START Page excerpt

When passenger and goods transport by road became practicable and convenient in the 1920s and after, the use of the line gradually declined accordingly, and there was a possibility in the early 1960s that the whole network, including the Skegness branch, might close. Protests had an effect, but only a delaying effect in general.

==Closure==
The line was recommended for partial closure in the 1963 Beeching Report as it was not felt to be economically viable. The closure went through two public enquiries before being approved at the end of the decade. The final decision was to retain services between Boston and Skegness, and retain the remainder of the line for freight. The passenger service throughout the East Lincolnshire Line and all branches was closed on 5 October 1970, with the exception of Boston - Skegness. A special train ran that evening, with 1,000 spectators at Louth station.

Skegness was to continue to be served by train from Boston via the 1881 curve at Firsby. All the stations on the original East Lincolnshire Line closed, but the Skegness trains traversed the line from the site of the former junction at Boston to Firsby South, and then over the Skegness branch. In addition the section from Grimsby to Louth remained in use for goods trains to Associated British Maltsters at Louth, but this ceased in December 1980. The line was offered to the Grimsby to Louth Preservation Society to run as a heritage railway, but they could not afford the £400,000 required. A special passenger train ran over the line before it was lifted.

END Page excerpt
START Extracted data

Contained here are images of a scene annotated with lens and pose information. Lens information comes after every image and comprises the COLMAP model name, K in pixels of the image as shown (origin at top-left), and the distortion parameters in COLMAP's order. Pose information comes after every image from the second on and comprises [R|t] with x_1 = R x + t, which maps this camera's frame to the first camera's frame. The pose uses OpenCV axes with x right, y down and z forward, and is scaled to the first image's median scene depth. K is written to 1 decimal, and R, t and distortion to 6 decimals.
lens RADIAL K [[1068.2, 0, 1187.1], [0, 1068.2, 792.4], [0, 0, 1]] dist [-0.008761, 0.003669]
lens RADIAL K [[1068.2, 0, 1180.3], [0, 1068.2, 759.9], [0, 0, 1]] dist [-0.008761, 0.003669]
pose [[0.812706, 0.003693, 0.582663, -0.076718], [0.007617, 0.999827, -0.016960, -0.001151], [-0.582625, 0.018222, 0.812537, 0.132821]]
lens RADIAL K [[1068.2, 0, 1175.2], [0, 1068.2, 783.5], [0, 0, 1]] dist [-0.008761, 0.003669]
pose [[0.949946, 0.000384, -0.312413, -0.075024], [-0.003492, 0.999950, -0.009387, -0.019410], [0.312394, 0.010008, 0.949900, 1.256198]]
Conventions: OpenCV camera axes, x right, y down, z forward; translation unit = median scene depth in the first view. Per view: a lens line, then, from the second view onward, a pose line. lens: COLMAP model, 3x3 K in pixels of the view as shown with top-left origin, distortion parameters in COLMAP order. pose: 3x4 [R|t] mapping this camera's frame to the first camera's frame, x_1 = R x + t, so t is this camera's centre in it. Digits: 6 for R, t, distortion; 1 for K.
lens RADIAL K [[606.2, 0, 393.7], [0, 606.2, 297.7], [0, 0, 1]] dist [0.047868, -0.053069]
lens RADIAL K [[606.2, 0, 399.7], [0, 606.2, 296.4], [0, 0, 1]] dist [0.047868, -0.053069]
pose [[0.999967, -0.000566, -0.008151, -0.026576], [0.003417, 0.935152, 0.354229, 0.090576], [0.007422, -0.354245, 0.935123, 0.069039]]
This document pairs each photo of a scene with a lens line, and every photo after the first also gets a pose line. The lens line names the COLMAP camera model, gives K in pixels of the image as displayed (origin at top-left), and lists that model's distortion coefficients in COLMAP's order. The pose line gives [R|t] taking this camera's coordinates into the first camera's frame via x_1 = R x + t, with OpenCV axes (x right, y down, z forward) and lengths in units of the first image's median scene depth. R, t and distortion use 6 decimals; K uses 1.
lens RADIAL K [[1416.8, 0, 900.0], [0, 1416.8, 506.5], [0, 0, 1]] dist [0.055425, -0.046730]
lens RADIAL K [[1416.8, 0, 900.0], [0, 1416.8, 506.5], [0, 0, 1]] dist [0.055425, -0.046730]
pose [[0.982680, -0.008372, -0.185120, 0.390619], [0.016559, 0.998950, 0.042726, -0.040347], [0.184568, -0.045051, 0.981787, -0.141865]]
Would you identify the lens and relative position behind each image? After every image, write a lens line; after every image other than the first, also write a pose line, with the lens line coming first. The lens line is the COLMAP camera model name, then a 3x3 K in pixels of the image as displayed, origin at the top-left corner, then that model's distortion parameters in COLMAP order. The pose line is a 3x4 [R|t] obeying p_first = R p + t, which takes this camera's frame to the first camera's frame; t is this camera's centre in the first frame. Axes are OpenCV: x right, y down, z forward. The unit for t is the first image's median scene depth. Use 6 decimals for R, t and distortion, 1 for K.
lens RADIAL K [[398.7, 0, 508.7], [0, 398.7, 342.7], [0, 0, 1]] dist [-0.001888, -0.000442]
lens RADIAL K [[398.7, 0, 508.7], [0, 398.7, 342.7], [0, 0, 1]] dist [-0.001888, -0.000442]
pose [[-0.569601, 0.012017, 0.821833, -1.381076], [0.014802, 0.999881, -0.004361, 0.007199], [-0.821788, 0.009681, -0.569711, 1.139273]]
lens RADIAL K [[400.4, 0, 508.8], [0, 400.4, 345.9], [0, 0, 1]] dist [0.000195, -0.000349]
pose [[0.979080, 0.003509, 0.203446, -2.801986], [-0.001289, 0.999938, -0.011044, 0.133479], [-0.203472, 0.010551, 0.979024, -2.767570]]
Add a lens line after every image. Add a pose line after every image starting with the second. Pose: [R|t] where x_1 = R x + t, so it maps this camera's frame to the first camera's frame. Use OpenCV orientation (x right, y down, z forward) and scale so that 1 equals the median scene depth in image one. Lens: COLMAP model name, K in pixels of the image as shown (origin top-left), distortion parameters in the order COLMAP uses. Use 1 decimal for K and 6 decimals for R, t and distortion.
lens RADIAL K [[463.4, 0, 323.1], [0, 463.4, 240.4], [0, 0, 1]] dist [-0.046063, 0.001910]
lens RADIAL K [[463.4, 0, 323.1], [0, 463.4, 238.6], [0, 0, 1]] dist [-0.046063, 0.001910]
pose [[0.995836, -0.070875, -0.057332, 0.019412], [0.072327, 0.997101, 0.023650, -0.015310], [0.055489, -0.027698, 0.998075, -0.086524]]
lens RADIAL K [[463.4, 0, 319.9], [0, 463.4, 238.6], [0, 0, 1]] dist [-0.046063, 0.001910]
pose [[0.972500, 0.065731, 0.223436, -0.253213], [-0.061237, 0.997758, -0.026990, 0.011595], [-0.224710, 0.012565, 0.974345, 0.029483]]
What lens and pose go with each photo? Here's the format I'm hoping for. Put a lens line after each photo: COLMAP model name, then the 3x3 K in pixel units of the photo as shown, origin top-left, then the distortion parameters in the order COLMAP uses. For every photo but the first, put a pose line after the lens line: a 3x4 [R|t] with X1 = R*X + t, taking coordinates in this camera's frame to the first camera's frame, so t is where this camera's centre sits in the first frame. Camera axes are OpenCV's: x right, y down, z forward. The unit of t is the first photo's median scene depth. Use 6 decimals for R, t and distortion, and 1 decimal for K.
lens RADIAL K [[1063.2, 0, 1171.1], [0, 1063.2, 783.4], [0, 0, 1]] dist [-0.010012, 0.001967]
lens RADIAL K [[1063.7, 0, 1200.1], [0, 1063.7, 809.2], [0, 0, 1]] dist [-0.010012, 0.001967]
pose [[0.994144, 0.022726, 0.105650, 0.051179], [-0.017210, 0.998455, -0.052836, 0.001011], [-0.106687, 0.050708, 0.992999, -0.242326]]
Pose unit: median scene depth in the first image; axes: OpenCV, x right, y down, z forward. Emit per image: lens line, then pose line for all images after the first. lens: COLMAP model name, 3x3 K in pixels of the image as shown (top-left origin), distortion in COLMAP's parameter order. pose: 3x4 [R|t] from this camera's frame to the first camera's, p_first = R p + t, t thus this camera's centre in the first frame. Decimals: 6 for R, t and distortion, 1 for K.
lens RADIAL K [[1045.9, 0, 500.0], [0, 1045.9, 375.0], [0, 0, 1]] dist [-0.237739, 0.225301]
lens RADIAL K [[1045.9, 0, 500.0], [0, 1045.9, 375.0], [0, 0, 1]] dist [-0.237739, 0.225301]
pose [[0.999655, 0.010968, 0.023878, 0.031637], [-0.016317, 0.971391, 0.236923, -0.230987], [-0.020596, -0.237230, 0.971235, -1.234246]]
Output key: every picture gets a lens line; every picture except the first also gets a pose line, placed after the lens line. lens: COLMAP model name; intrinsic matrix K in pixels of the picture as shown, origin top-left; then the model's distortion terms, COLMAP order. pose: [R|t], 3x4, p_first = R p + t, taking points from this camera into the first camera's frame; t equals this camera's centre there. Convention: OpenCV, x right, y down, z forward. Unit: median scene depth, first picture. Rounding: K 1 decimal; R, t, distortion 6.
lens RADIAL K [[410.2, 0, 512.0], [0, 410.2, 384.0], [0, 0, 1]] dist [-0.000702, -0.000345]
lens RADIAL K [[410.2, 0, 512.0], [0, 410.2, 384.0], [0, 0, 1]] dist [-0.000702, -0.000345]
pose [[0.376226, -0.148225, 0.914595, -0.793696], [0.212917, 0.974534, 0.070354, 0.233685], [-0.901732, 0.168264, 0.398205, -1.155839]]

END Extracted data

▸ **Required work**
Reproduce the entire East Lincolnshire Line excerpt verbatim, word for word.

▸ **Output below**
When passenger and goods transport by road became practicable and convenient in the 1920s and after, the use of the line gradually declined accordingly, and there was a possibility in the early 1960s that the whole network, including the Skegness branch, might close. Protests had an effect, but only a delaying effect in general.

==Closure==
The line was recommended for partial closure in the 1963 Beeching Report as it was not felt to be economically viable. The closure went through two public enquiries before being approved at the end of the decade. The final decision was to retain services between Boston and Skegness, and retain the remainder of the line for freight. The passenger service throughout the East Lincolnshire Line and all branches was closed on 5 October 1970, with the exception of Boston - Skegness. A special train ran that evening, with 1,000 spectators at Louth station.

Skegness was to continue to be served by train from Boston via the 1881 curve at Firsby. All the stations on the original East Lincolnshire Line closed, but the Skegness trains traversed the line from the site of the former junction at Boston to Firsby South, and then over the Skegness branch. In addition the section from Grimsby to Louth remained in use for goods trains to Associated British Maltsters at Louth, but this ceased in December 1980. The line was offered to the Grimsby to Louth Preservation Society to run as a heritage railway, but they could not afford the £400,000 required. A special passenger train ran over the line before it was lifted.